WORK INSTRUCTION: An exact copy of the entries is required, excluding any pictures.

MATERIAL SUPPLIED:
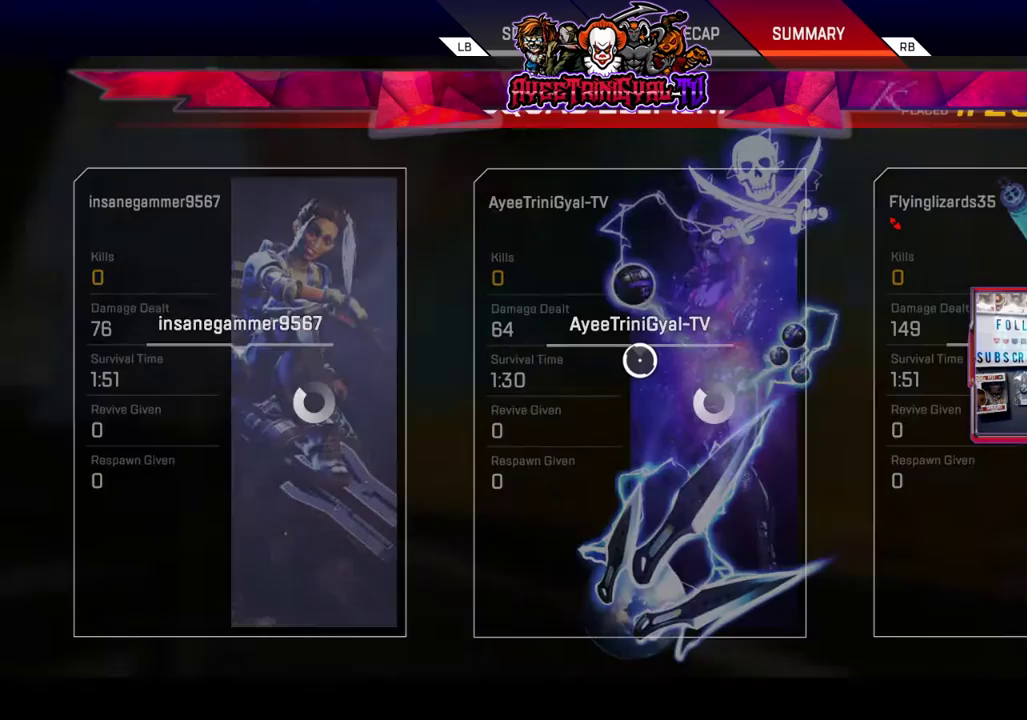
{"buttons": [], "left_stick": "center", "right_stick": "center", "events": []}
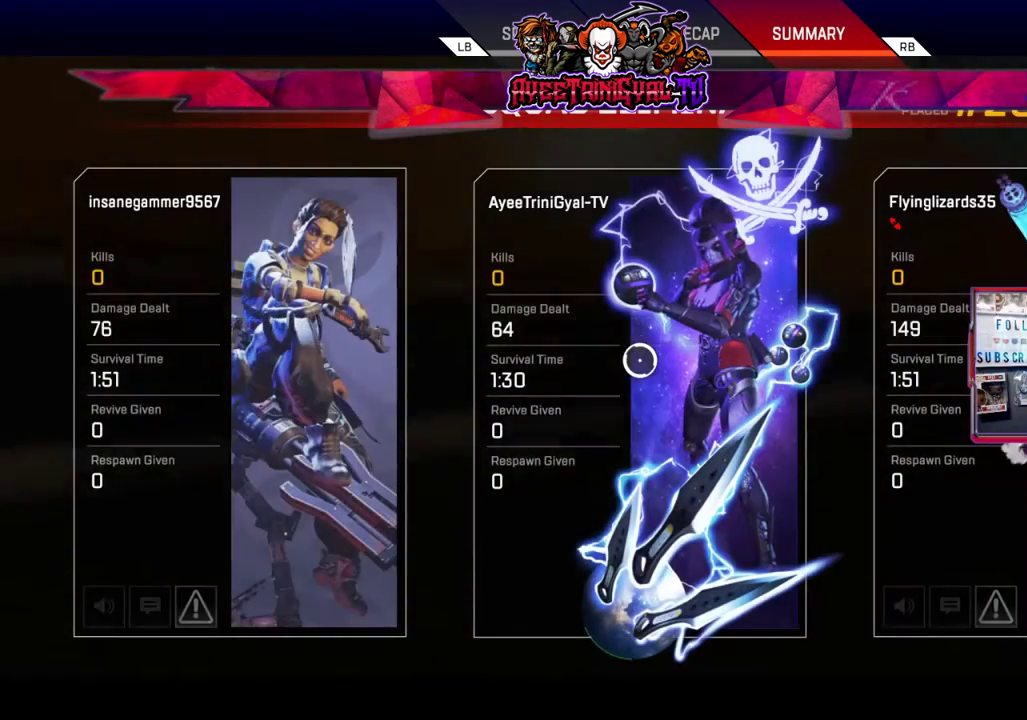
{"buttons": ["B"], "left_stick": "center", "right_stick": "center", "events": [[367, "B", "down"]]}
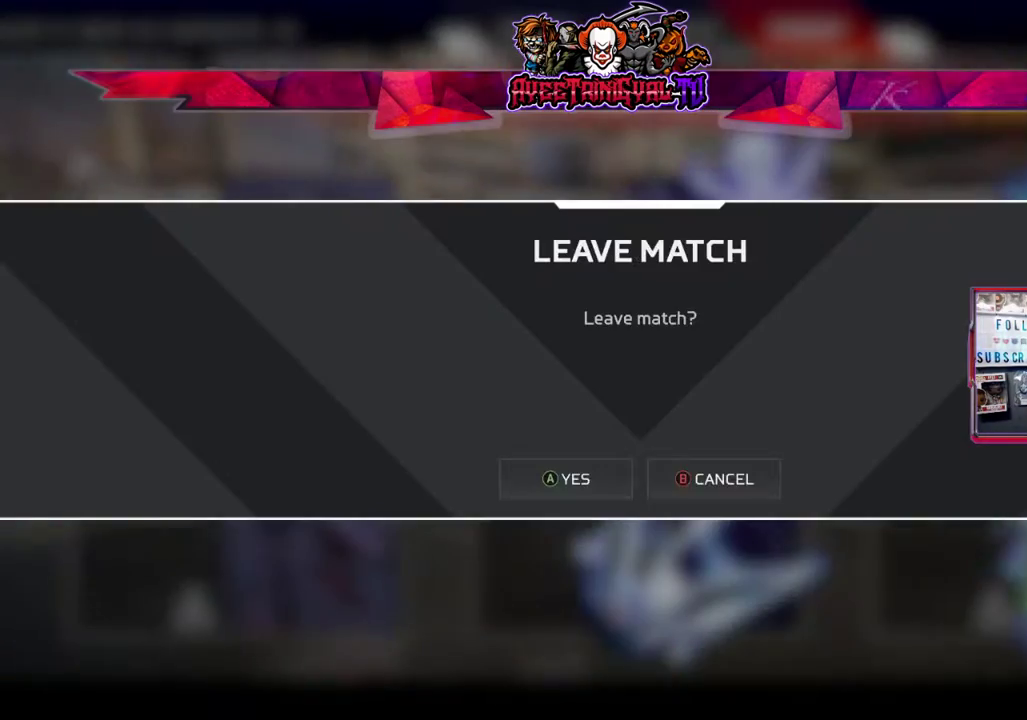
{"buttons": [], "left_stick": "center", "right_stick": "center", "events": [[33, "B", "up"], [133, "A", "down"], [300, "A", "up"]]}
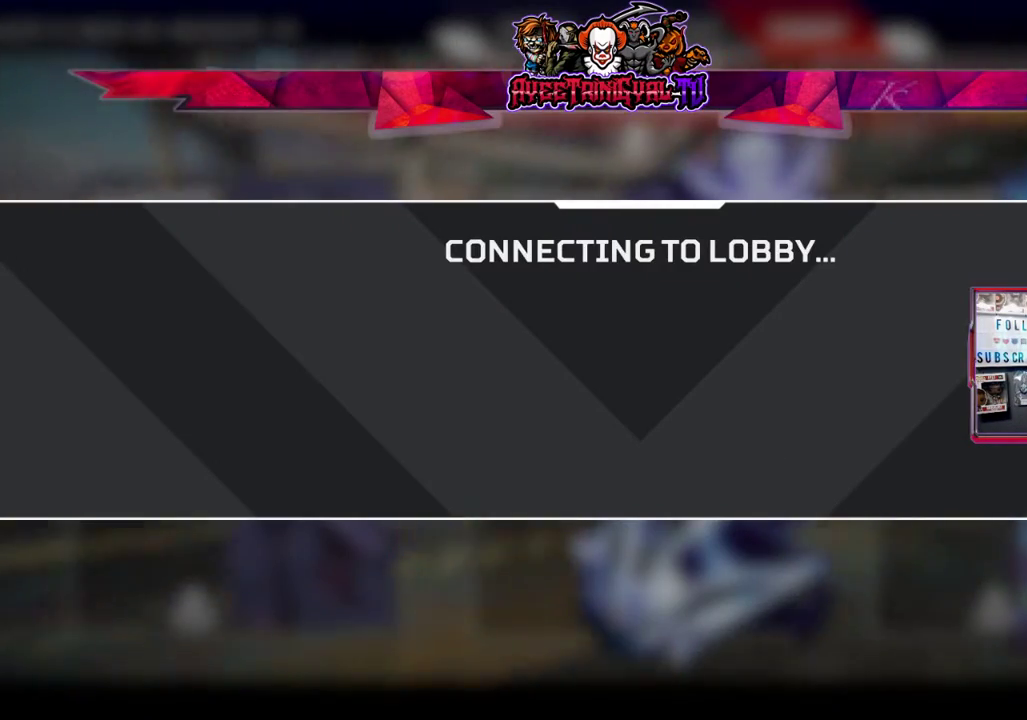
{"buttons": [], "left_stick": "center", "right_stick": "center", "events": []}
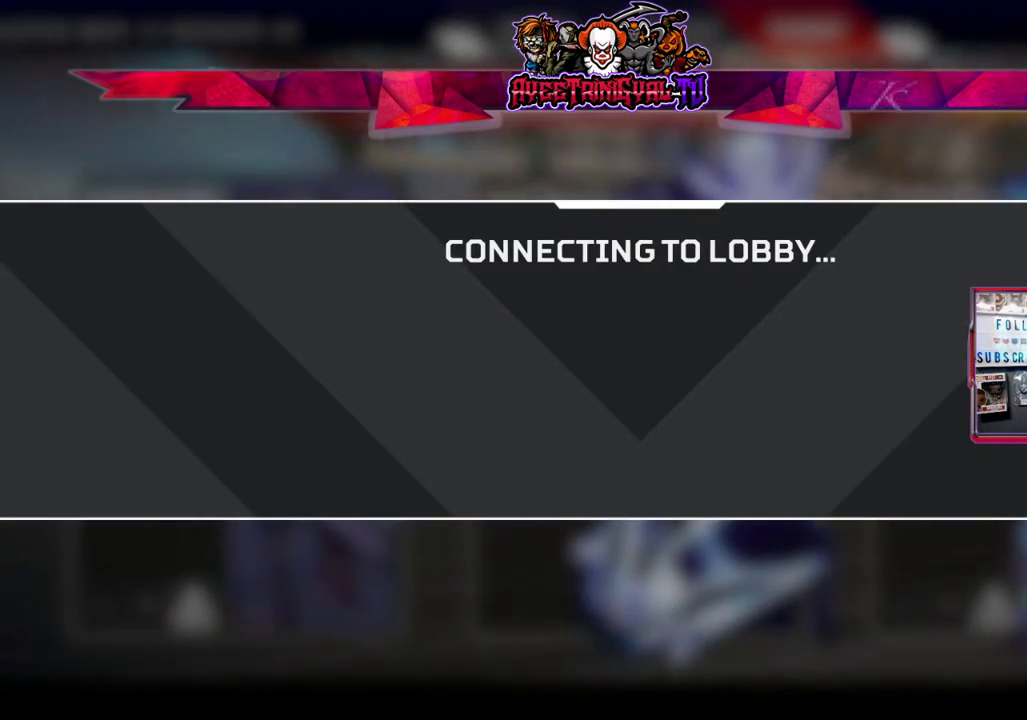
{"buttons": [], "left_stick": "center", "right_stick": "center", "events": []}
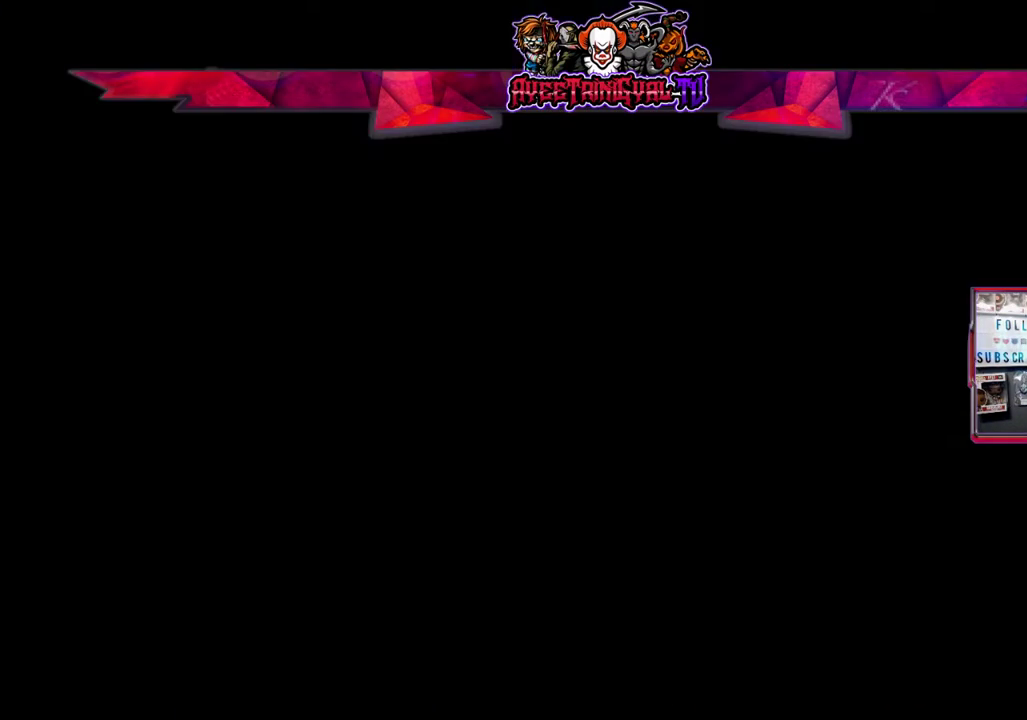
{"buttons": [], "left_stick": "center", "right_stick": "center", "events": []}
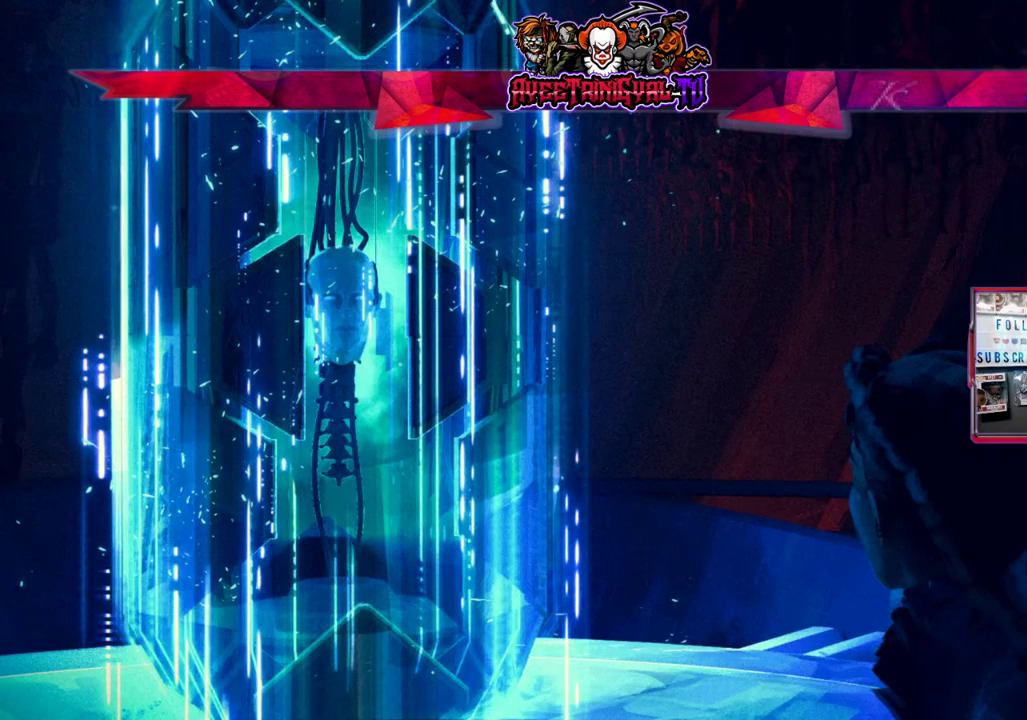
{"buttons": [], "left_stick": "center", "right_stick": "center", "events": []}
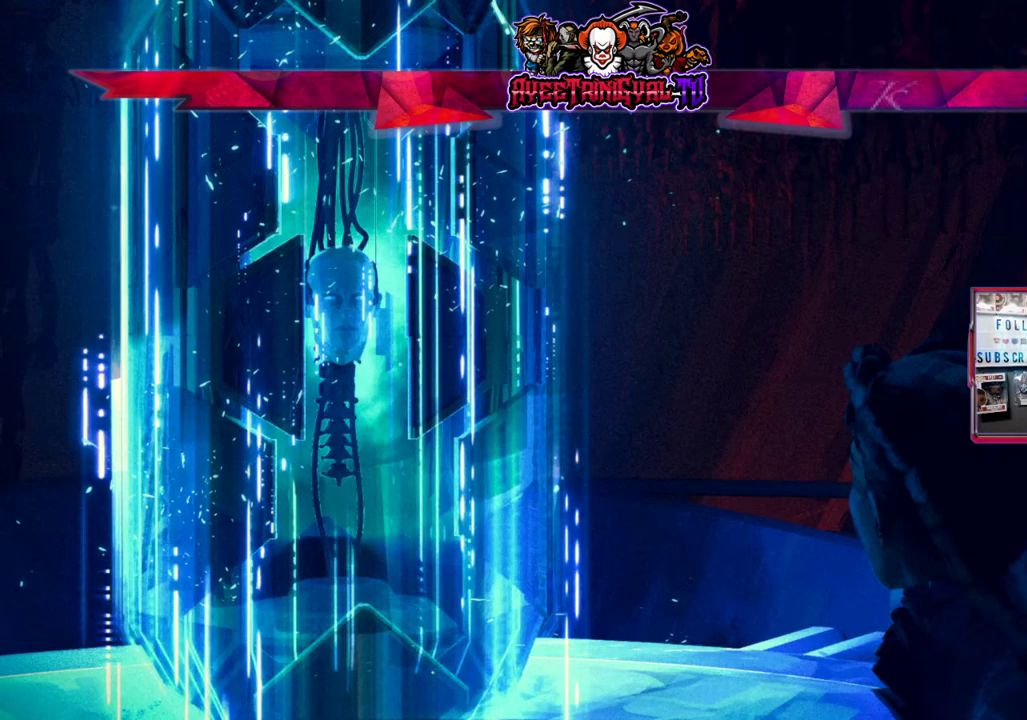
{"buttons": [], "left_stick": "center", "right_stick": "center", "events": []}
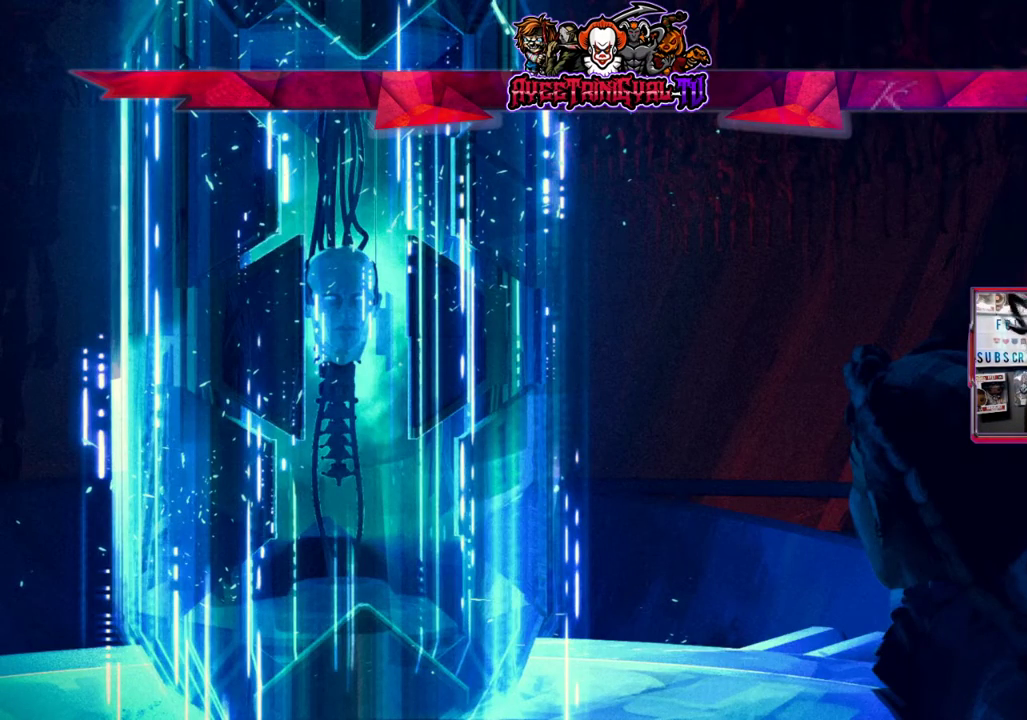
{"buttons": [], "left_stick": "center", "right_stick": "center", "events": []}
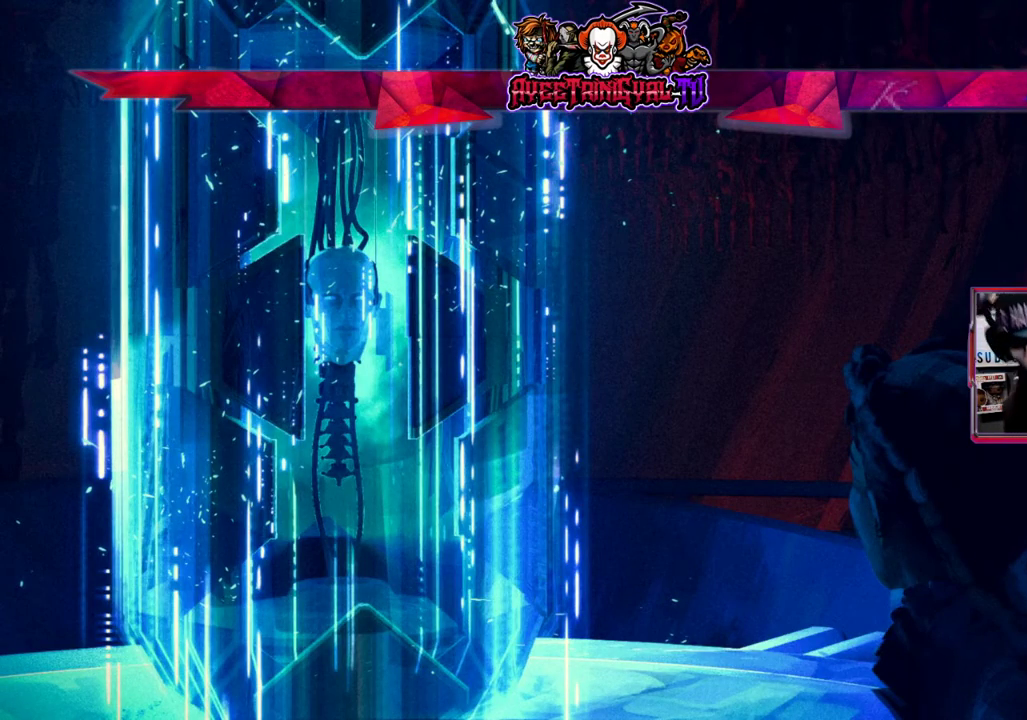
{"buttons": [], "left_stick": "center", "right_stick": "center", "events": []}
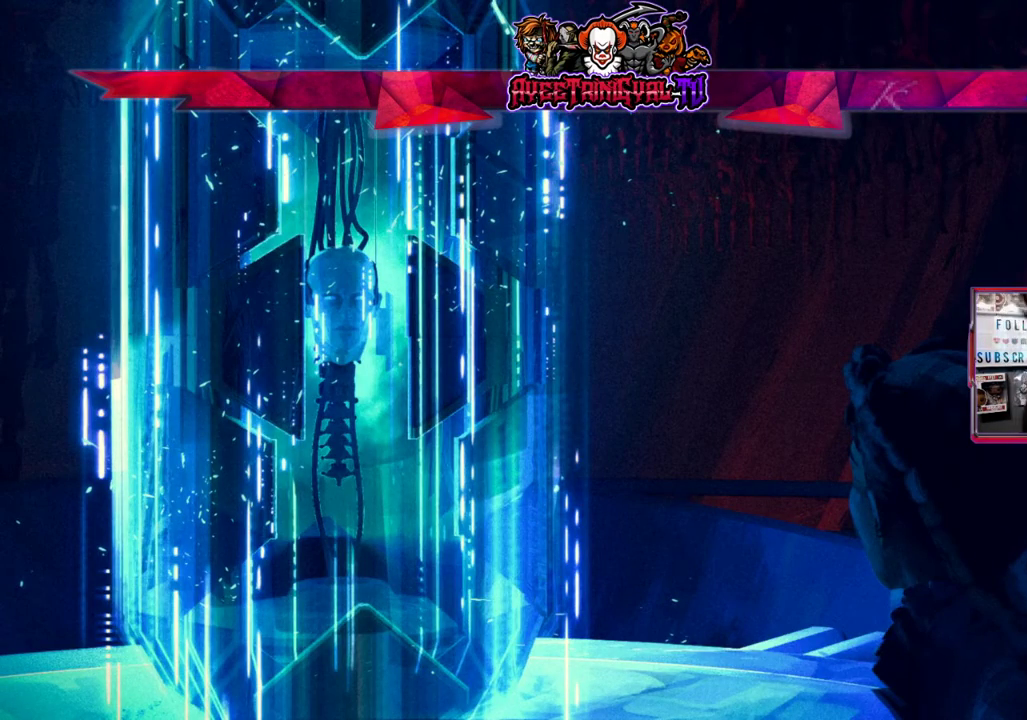
{"buttons": [], "left_stick": "center", "right_stick": "center", "events": []}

THE ANSWER:
{"buttons": [], "left_stick": "center", "right_stick": "center", "events": []}
{"buttons": ["B"], "left_stick": "center", "right_stick": "center", "events": [[367, "B", "down"]]}
{"buttons": [], "left_stick": "center", "right_stick": "center", "events": [[33, "B", "up"], [133, "A", "down"], [300, "A", "up"]]}
{"buttons": [], "left_stick": "center", "right_stick": "center", "events": []}
{"buttons": [], "left_stick": "center", "right_stick": "center", "events": []}
{"buttons": [], "left_stick": "center", "right_stick": "center", "events": []}
{"buttons": [], "left_stick": "center", "right_stick": "center", "events": []}
{"buttons": [], "left_stick": "center", "right_stick": "center", "events": []}
{"buttons": [], "left_stick": "center", "right_stick": "center", "events": []}
{"buttons": [], "left_stick": "center", "right_stick": "center", "events": []}
{"buttons": [], "left_stick": "center", "right_stick": "center", "events": []}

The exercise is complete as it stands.